Expectably, with the deletion of alaT and avtA, another by-product l-valine was increased correspondingly. Recently, Blombach et al. (2009) reported that introduction of an attenuated mutant of AHAS (∆C-T ilvN) in l-lysine-producing strain of C. glutamicum could decrease the carbon flow towards BCAAs and improve l-lysine production. The modified variant of AHAS also led to drastically increased pyruvate production due to the reduced carbon flow from pyruvate towards l-valine (Wieschalka et al. 2012). However, in C. glutamicum 33a ∆SS ∆alaTavtA ∆C-T ilvN, pyruvate was not been detected in the fermentation medium (data not shown). The l-alanine and l-valine syntheses in C. glutamicum were mainly derived from the glycolysis pathway (Jojima et al. 2010). Reduction of by-products l-alanine and l-valine accumulation by introduction of an attenuated mutant of AHAS could redirect the carbon flow towards l-serine synthesis. In particular, this modification did not result in the generation of an auxotrophy for BCAAs and was suitable for l-serine production. The combined results indicated that deletion of alaT and avtA and introduction of an attenuated mutant of acetohydroxyacid synthase (AHAS) could increase both l-serine production level and its productivity. Through these strategies, the by-products l-alanine and l-valine were significantly decreased, which therefore will facilitate purification process and decrease the cost of production of l-serine.

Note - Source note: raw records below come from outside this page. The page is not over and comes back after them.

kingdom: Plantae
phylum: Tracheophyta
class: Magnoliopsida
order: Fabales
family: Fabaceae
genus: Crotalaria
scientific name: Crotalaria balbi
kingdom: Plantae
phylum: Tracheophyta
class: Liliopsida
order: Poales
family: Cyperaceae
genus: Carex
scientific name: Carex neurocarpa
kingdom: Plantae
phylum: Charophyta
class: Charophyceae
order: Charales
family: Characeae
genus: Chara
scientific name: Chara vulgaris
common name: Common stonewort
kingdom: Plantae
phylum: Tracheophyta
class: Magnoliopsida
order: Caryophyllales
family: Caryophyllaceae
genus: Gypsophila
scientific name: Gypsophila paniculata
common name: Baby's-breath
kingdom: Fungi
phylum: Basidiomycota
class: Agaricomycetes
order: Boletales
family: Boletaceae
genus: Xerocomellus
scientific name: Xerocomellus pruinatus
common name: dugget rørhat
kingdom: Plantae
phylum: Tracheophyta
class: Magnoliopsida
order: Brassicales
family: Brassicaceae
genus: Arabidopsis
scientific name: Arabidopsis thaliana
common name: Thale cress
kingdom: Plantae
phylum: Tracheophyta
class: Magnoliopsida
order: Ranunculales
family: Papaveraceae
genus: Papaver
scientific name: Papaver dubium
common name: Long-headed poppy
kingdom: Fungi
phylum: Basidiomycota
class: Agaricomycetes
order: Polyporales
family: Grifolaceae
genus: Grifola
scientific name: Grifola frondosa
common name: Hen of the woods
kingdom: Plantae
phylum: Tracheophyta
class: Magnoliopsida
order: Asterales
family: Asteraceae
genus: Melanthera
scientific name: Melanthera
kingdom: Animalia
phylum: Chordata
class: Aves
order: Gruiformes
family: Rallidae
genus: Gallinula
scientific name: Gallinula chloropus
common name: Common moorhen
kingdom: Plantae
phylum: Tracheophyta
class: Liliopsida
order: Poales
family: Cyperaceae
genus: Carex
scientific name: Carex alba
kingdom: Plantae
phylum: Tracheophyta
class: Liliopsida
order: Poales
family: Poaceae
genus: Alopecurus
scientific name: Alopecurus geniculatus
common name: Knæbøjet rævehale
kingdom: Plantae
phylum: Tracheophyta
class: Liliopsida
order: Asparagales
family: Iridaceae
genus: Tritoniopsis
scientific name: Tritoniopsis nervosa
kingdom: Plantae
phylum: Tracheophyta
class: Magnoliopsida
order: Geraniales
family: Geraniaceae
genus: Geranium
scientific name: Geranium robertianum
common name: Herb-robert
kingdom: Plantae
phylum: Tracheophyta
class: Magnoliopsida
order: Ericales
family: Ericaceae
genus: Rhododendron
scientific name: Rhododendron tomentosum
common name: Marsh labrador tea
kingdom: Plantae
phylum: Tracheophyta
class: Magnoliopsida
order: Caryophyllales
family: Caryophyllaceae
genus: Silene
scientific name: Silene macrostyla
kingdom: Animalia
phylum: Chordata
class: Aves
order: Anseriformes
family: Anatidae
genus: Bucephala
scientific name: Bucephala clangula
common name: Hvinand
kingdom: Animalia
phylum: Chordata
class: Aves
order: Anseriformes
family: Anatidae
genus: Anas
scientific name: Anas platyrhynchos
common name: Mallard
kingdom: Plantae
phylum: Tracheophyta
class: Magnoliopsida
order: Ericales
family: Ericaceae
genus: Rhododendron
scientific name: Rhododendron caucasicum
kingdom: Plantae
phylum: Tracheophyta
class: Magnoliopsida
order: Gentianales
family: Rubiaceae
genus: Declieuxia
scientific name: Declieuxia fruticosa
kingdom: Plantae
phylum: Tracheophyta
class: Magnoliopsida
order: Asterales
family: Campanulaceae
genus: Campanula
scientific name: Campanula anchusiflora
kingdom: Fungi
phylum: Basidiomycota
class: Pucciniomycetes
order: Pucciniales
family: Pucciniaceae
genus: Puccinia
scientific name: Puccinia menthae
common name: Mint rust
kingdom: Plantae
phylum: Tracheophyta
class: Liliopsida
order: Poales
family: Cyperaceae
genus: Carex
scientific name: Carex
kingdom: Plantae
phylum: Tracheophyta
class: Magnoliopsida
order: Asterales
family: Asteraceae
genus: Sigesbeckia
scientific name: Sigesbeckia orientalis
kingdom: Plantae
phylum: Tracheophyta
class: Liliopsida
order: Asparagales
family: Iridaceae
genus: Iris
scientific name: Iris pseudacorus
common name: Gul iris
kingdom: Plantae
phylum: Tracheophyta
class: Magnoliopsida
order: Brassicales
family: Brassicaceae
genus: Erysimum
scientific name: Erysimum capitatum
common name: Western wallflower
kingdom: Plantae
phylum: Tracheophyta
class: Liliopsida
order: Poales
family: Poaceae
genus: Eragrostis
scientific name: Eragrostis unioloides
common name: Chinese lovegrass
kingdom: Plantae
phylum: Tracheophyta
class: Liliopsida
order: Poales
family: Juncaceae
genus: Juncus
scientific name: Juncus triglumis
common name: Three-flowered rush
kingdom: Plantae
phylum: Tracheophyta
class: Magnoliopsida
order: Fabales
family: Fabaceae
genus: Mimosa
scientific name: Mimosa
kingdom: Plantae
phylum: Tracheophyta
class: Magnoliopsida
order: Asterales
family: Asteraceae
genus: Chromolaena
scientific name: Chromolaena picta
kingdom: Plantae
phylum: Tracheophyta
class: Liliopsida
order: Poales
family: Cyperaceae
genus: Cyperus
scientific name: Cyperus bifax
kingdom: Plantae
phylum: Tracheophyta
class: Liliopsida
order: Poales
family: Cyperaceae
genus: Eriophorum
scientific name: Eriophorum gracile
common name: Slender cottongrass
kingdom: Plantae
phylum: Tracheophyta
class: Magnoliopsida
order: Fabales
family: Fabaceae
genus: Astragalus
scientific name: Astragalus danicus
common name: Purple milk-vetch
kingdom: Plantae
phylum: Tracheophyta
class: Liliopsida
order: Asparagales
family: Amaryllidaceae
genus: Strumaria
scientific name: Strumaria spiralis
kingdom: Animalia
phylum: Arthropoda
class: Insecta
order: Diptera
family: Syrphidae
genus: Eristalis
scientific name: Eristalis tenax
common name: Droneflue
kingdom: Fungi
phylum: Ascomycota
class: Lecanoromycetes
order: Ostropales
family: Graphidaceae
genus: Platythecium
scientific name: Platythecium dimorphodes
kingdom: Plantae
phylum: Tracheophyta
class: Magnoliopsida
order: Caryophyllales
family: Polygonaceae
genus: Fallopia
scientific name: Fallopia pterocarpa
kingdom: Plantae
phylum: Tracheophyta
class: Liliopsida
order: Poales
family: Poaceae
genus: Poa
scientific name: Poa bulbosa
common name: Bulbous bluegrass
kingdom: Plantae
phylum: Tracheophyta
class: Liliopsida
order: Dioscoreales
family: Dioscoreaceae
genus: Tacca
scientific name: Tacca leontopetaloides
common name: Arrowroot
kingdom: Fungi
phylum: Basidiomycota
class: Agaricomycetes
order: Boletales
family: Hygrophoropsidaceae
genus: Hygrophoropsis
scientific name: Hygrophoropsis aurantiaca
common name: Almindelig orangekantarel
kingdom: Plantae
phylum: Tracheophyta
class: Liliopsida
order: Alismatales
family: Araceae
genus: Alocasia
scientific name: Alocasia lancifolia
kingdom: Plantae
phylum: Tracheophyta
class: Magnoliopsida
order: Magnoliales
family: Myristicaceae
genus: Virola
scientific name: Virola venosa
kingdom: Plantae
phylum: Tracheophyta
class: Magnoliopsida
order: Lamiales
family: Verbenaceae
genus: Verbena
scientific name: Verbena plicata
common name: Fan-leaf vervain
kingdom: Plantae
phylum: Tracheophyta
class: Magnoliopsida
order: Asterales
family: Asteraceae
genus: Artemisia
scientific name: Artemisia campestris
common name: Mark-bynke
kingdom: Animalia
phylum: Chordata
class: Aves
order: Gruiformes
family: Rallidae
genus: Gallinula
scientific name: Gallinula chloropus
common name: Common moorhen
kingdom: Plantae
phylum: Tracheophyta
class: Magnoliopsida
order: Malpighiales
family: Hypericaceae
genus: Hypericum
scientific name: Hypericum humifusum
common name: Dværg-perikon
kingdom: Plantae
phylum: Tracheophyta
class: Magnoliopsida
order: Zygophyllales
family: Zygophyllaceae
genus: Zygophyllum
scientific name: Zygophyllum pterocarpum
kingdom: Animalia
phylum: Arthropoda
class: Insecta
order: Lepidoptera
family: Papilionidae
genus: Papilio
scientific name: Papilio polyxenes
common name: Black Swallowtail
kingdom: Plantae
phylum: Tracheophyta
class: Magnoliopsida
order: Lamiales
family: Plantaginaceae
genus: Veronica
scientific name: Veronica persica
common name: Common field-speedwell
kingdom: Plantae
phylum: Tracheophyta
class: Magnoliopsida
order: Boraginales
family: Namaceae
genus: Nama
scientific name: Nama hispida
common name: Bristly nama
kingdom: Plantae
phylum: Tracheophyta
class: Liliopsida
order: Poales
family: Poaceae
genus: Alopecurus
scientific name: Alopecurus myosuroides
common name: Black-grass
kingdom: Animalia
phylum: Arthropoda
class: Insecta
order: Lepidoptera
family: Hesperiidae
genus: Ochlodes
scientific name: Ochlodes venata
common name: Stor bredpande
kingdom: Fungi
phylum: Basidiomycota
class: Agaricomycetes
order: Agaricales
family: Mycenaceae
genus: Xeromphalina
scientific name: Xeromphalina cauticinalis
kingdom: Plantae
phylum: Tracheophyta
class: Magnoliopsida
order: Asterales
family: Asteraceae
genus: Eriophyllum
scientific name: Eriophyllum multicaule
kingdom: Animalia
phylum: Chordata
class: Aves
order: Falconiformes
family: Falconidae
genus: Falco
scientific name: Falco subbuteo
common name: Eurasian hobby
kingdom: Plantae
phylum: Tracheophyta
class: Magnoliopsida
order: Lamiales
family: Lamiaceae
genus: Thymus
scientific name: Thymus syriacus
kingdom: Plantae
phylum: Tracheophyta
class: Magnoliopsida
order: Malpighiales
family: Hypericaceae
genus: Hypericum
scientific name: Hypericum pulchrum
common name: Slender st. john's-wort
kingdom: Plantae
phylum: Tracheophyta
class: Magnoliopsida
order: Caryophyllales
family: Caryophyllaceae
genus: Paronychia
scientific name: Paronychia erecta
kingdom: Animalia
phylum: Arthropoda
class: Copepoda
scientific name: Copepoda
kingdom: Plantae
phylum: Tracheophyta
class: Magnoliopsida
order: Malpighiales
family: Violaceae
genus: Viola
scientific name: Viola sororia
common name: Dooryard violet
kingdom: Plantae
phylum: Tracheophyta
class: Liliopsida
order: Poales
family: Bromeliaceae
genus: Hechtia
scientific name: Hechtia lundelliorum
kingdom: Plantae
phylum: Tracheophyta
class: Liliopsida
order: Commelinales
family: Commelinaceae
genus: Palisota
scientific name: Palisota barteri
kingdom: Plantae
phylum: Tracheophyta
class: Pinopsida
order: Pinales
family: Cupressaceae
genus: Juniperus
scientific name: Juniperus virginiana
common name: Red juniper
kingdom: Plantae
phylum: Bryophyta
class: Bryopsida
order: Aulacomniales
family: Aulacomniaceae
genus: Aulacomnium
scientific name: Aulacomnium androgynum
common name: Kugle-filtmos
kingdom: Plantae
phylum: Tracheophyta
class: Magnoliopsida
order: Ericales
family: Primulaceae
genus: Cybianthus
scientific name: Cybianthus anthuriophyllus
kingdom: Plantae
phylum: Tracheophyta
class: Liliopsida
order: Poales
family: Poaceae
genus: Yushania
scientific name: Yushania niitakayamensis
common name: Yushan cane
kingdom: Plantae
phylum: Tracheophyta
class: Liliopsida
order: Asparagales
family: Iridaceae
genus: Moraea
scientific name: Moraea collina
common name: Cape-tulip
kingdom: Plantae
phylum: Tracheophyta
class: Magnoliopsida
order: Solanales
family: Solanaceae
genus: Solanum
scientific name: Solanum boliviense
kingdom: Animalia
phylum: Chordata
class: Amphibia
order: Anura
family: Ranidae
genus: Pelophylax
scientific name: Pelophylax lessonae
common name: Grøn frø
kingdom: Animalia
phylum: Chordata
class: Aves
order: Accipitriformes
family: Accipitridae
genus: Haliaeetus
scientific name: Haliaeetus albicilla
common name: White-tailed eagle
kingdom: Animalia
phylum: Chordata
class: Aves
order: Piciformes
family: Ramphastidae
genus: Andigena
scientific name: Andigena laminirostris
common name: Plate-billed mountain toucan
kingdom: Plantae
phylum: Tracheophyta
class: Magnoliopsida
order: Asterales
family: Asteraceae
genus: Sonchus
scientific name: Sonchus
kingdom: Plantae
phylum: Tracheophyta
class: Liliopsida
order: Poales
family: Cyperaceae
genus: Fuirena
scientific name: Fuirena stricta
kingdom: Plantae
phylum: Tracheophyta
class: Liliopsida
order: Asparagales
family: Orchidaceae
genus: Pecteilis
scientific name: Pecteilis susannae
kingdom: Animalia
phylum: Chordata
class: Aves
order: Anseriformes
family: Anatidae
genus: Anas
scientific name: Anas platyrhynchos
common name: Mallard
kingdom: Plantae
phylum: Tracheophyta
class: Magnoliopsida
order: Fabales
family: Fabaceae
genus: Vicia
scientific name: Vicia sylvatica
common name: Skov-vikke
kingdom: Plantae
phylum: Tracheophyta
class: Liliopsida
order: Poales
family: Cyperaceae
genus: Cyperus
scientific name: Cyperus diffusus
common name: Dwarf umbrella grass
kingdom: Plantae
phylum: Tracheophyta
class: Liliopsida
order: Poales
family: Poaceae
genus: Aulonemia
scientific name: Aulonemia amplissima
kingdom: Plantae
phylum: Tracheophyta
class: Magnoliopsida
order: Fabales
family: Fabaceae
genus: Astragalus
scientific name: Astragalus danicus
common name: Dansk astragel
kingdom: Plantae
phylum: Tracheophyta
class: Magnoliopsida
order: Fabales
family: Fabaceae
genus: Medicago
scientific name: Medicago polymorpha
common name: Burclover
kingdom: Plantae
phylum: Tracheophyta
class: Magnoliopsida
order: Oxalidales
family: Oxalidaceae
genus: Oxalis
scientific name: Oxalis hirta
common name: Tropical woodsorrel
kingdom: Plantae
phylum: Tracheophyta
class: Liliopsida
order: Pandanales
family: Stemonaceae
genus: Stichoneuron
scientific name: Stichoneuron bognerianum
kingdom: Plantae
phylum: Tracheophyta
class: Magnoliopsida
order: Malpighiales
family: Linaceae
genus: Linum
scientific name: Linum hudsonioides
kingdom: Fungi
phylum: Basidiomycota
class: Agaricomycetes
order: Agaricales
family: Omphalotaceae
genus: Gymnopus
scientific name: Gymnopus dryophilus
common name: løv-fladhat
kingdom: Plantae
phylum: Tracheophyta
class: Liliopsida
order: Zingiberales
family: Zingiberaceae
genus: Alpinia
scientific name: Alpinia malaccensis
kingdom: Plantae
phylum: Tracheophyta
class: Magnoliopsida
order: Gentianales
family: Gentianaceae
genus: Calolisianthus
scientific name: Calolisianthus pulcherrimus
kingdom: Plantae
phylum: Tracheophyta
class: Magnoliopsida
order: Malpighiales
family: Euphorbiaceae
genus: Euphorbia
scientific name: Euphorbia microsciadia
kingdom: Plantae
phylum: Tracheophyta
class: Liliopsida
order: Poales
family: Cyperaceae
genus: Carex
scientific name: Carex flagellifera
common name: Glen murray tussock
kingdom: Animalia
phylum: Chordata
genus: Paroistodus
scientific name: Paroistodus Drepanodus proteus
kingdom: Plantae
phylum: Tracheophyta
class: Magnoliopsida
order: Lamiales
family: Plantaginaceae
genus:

Industrial production of l-serine demands for high yield, titer, and productivity. In this study, C. glutamicum 33a ∆SS ∆alaTavtA ∆C-T ilvN still showed weak cell growth rate and low l-serine productivity in the fermentation medium. In the presence of 2 g/L CSL, cell growth, sucrose consumption rate, and l-serine productivity were significantly enhanced. However, compared to the control, addition of CSL did not increase the yield of l-serine. The results indicated that the major role of CSL was to promote cell growth and accelerate the consumption of sucrose, which therefore improved l-serine productivity. With an increase of CSL concentration, the final biomass was enhanced. However, l-serine production was decreased and by-products l-alanine and l-valine accumulation were increased. This is probably due to the increase of folate from the CSL (Stolz et al. 2007), which stimulated the conversion of l-serine to glycine plus C1 units and increased growth (Fig. 1). Stolz et al. (2007) reported that in C. glutamicum, reducing the folate supply to decrease SHMT activity could enhance l-serine production. However, a phenomenon cannot be ignored is that the increased l-serine production by decreasing levels of folate supply is always at the expense of cell growth (Stolz et al. 2007; Zhang et al. 2014a). Our previous study also found that in C. glutamicum SYPS-062, folate metabolic pathway was limited due to the low activity of aminodeoxychorismate synthase (ADC), which was probably the main reason resulting in the poor growth and accumulation of l-serine (Zhang et al. 2014a). Meanwhile, high level of CSL might lead to the degradation of l-serine to pyruvate-derived metabolites such as l-alanine even if sdaA was deleted (Netzer et al. 2004). Thus, the proper concentration of CSL is a key for cell growth and l-serine production.

In fed-batch fermentations, the production of l-serine in C. glutamicum 33a ∆SS ∆alaTavtA ∆C-T ilvN is relatively high. However, we observed a reduced Y P/S in fed-batch fermentations compared to cultivations in shake flasks. The result demonstrated the importance of optimizing process conditions, which may further improve l-serine production. Therefore, optimization process parameters for pilot-scale cultivation of the resulting strain will be carried out later.